Nous sommes convaincus que c’est une mission engageante pour la recherche sur le développement que d’être appelée à soupeser les données probantes et le savoir existants, du point de vue du chercheur, pour façonner le jugement et influencer les actions, pour mettre en lumière les défis politiques au travers d’une discussion sur ce que l’on sait — et ce que l’on ne sait pas — sur le développement, en se basant sur la recherche déjà effectuée.
Nous croyons en l’esprit critique, en la quête perpétuelle de la connaissance, en le caractère incomplet des certitudes scientifiques, en l’utilisation du savoir par les décideurs en fonction de leurs propres instincts et en la prise de risques inhérente à la prise de décision, qui ne dépend pas que des preuves. Ce blog est un exercice en vue d’une telle communication : une qui rend les méthodes, analyses et résultats de recherche accessibles aux non-chercheurs avertis.
GlobalDev est un nouveau blog conçu selon ces prémisses. Son objectif principal n’est pas de présenter des rapports de recherche. Il cherche plutôt à renseigner sur l’étendue et les limites du débat entourant les défis majeurs du développement. La question qui nous inspire n’est pas « Que dit cette recherche donnée ? », mais « Que savons-nous à partir de la recherche existante sur un défi important ? Et en se basant sur ces connaissances, quels sont les coûts et bénéfices attendus de diverses actions ? »
Nous pensons qu’il s’agit d’une partie importante de l’effort visant à donner un sens à la recherche, complémentaire au rôle couramment attendu des chercheurs, à savoir celui de conseiller les gouvernements en formulant des recommandations fondées sur leurs travaux.
GlobalDev invite les chercheurs à écrire des articles sur les défis du développement à partir de leurs recherches et de celles des autres. Nous les encourageons à mettre en lumière des défis politiques du développement mondial au moyen d’une discussion équilibrée sur les écrits académiques existants, au bénéfice des bailleurs de fonds du développement, des décideurs et des praticiens.
Nous rassemblons des chercheurs d’un grand nombre de disciplines et fournissons une plateforme avec un soutien éditorial concret et un service de traduction afin de façonner des contributions efficaces et accessibles, puis de les diffuser en trois langues.
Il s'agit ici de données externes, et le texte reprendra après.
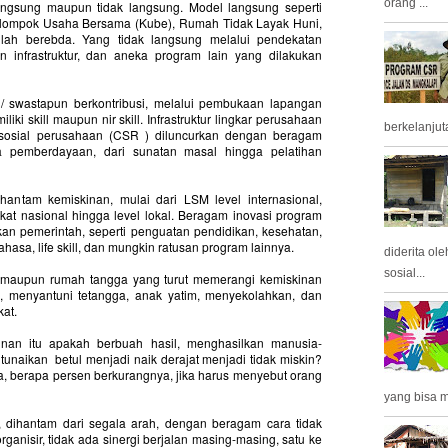
orang ...
angsung maupun tidak langsung. Model langsung seperti
lompok Usaha Bersama (Kube), Rumah Tidak Layak Huni,
ulah berebda. Yang tidak langsung melalui pendekatan
an infrastruktur, dan aneka program lain yang dilakukan
n/ swastapun berkontribusi, melalui pembukaan lapangan
liki skill maupun nir skill. Infrastruktur lingkar perusahaan
berkelanjuta
sosial perusahaan (CSR ) diluncurkan dengan beragam
a pemberdayaan, dari sunatan masal hingga pelatihan
ntam kemiskinan, mulai dari LSM level internasional,
kat nasional hingga level lokal. Beragam inovasi program
ukan pemerintah, seperti penguatan pendidikan, kesehatan,
hasa, life skill, dan mungkin ratusan program lainnya.
diderita ol
sosial...
du, maupun rumah tangga yang turut memerangi kemiskinan
h, menyantuni tetangga, anak yatim, menyekolahkan, dan
kat.
nan itu apakah berbuah hasil, menghasilkan manusia-
itunaikan
betul menjadi naik derajat menjadi tidak miskin?
nya, berapa persen berkurangnya, jika harus menyebut orang
yang bisa m
, dihantam dari segala arah, dengan beragam cara tidak
rganisir, tidak ada sinergi berjalan masing-masing, satu ke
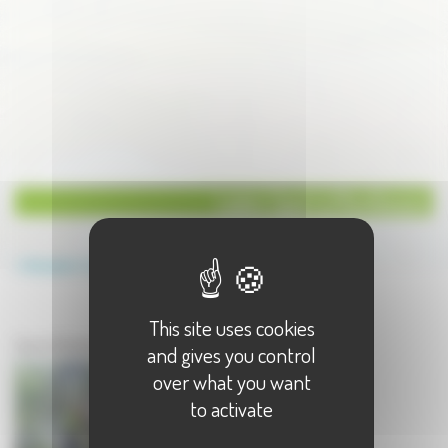
Loisirs Sport à Montbozon
Annuaire
Loisirs
Sport
This site uses cookies
Loisirs à Montbozon
Sport à Montbozon - 1 résultat(s)
and gives you control
over what you want
to activate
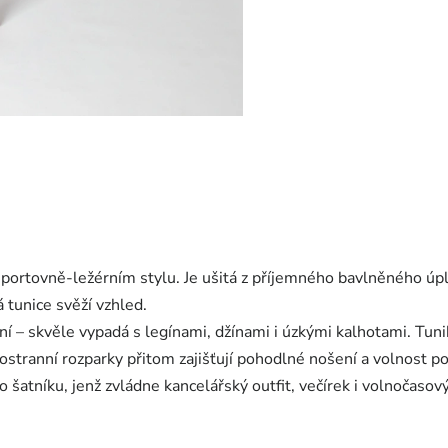
portovně-ležérním stylu. Je ušitá z příjemného bavlněného ú
 tunice svěží vzhled.
– skvěle vypadá s legínami, džínami i úzkými kalhotami. Tun
ostranní rozparky přitom zajišťují pohodlné nošení a volnost p
o šatníku, jenž zvládne kancelářský outfit, večírek i volnočasov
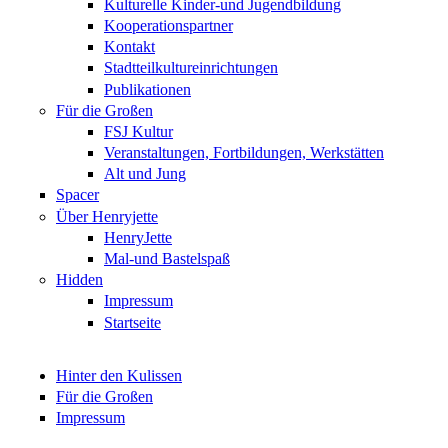
Kulturelle Kinder-und Jugendbildung
Kooperationspartner
Kontakt
Stadtteilkultureinrichtungen
Publikationen
Für die Großen
FSJ Kultur
Veranstaltungen, Fortbildungen, Werkstätten
Alt und Jung
Spacer
Über Henryjette
HenryJette
Mal-und Bastelspaß
Hidden
Impressum
Startseite
Hinter den Kulissen
Für die Großen
Impressum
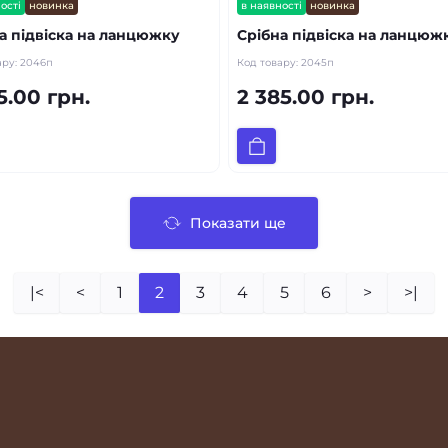
ості
новинка
в наявності
новинка
а підвіска на ланцюжку
Срібна підвіска на ланцюж
ару:
2046п
Код товару:
2045п
5.00 грн.
2 385.00 грн.
Показати ще
|<
<
1
2
3
4
5
6
>
>|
Nous accueillons les propositions de tous les chercheurs qui se soucient de la valeur des connaissances approfondies pour le développement, et qui souhaitent participer à l’apport de faits pertinents, de données probantes et d’analyses à la conversation avec les décideurs et autres parties prenantes.
Au nom de notre Conseil consultatif et de notre équipe éditoriale, nous sommes impatients de lire vos propositions — et que vous lisiez le contenu de notre blog !
Les rédacteurs fondateurs
Cet article a été publié le Lundi 8 Octobre 2018 et modifié le Lundi 28 janvier 2019.